We welcome the student being involved in setting the specific research questions within this topic, as well as the design of the empirical and modelling studies. A key approach available to be used is a method recently developed by the main supervisor of presenting prey to fish individually and in small shoals under controlled laboratory conditions that allows the precise moment of the predator’s response to the prey to be determined (MacGregor et al. 2020). The behaviour of individual fish in these tests will be coupled with data on their visual and lateral line systems, quantified after the predation trials. The empirical findings will then be incorporated into models of collective behaviour to explore these trends in much larger systems that can simulate a population of thousands of social or non-social predators searching and detecting prey over large spatial scales.

Candidate requirements
The project will suit a candidate interested in the interface between animal behaviour and environmental change. The project will involve behavioural experiments, processing of animal samples in the laboratory, and extensive programming to analyse data and simulate collective behaviour. We welcome and encourage student applications from under-represented groups. We value a diverse research environment.

Project partners
The project is a collaboration between the universities of Bristol and Exeter, two internationally-recognised centres for research in behavioural and sensory biology that is one of the largest groupings of scientists working in these fields anywhere in the world. Cuthill and Hauert have further extensive networks via two of Bristol’s major interdisciplinary research themes of vision (the Bristol Vision Institute) and robotics (Bristol Robotics Laboratory), as well as links to industry, giving the student an even wider scope to network and collaborate. Equipment and methods needed for the project are already in use by the supervisors, and behavioural trials will take place in the School of Biological Sciences’ £2M state-of-the-art aquarium facility.

The supervisory team is assembled to be able to provide training in the wide range of methodological approaches that the project integrates. This will include behavioural experimentation, quantifying animal movement from video using automated tracking software, quantifying the visual and lateral line sensory systems of fish, advanced statistical techniques to analyse data, and modelling predatory and collective behaviour. The student will attend at least one international animal behaviour conference (e.g. ISBE).
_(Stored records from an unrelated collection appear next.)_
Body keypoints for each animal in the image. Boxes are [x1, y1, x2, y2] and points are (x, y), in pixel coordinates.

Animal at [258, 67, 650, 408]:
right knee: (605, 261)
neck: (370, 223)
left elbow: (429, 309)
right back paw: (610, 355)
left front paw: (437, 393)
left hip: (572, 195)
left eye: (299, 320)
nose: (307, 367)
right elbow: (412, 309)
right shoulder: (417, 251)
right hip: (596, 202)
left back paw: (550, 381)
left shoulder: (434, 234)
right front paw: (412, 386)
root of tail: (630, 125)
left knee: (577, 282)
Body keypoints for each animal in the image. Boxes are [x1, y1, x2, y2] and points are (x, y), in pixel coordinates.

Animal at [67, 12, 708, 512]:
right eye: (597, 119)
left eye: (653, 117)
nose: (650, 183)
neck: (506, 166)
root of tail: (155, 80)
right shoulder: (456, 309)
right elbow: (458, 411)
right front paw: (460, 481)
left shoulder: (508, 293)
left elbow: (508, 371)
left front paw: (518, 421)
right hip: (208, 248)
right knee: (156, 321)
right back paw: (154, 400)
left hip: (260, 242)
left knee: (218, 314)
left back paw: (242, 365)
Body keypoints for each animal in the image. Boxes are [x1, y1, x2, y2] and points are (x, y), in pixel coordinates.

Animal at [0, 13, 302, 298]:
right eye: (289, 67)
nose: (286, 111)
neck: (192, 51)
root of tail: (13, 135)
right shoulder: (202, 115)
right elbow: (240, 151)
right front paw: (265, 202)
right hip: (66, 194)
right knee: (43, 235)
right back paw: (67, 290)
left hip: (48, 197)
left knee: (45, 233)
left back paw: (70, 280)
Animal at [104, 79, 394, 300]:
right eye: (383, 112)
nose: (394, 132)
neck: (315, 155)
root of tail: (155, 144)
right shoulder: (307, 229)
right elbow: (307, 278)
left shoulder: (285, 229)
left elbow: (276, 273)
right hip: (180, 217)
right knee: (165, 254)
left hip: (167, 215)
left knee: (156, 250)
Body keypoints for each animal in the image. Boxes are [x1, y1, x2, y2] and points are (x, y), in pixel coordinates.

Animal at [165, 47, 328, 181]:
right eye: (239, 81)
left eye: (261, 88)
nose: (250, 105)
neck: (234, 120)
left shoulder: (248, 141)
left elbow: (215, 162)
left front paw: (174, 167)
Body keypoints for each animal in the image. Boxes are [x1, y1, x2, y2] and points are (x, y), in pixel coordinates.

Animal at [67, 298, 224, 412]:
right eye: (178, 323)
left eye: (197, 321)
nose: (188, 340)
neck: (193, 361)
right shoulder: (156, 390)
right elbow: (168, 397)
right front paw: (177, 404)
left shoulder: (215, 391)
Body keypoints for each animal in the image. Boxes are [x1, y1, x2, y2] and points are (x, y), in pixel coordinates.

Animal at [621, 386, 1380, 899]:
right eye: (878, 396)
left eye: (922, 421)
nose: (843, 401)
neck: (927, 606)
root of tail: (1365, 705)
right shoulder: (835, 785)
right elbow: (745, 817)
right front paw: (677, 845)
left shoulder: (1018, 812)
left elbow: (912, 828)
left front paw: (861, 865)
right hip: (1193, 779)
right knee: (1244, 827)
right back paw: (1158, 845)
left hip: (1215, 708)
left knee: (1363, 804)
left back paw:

To mitigate any potential risks from Covid-related travel disruptions, the experimental work can take place entirely in the laboratory facilities at the University of Bristol, although both Ioannou and Genner have extensive experience working in tropical freshwater systems where turbidity shows huge variation over time and/or space. Field-based studies could thus be incorporated into the PhD if feasible.

Background reading and references
MacGregor, H. E. A., Herbert-Read, J. E., & Ioannou, C. C. (2020). Information can explain the dynamics of group order in animal collective behaviour. Nature Communications, 11, 2737.
Chamberlain, A. C., & Ioannou, C. C. (2019). Turbidity increases risk perception but constrains collective behaviour during foraging by fish shoals. Animal Behaviour, 156, 129–138.
Ehlman, S. M., Torresdal, J. D., & Fraser, D. F. (2020). Altered visual environment affects a tropical freshwater fish assemblage through impacts on predator–prey interactions. Freshwater Biology, 65, 316–324.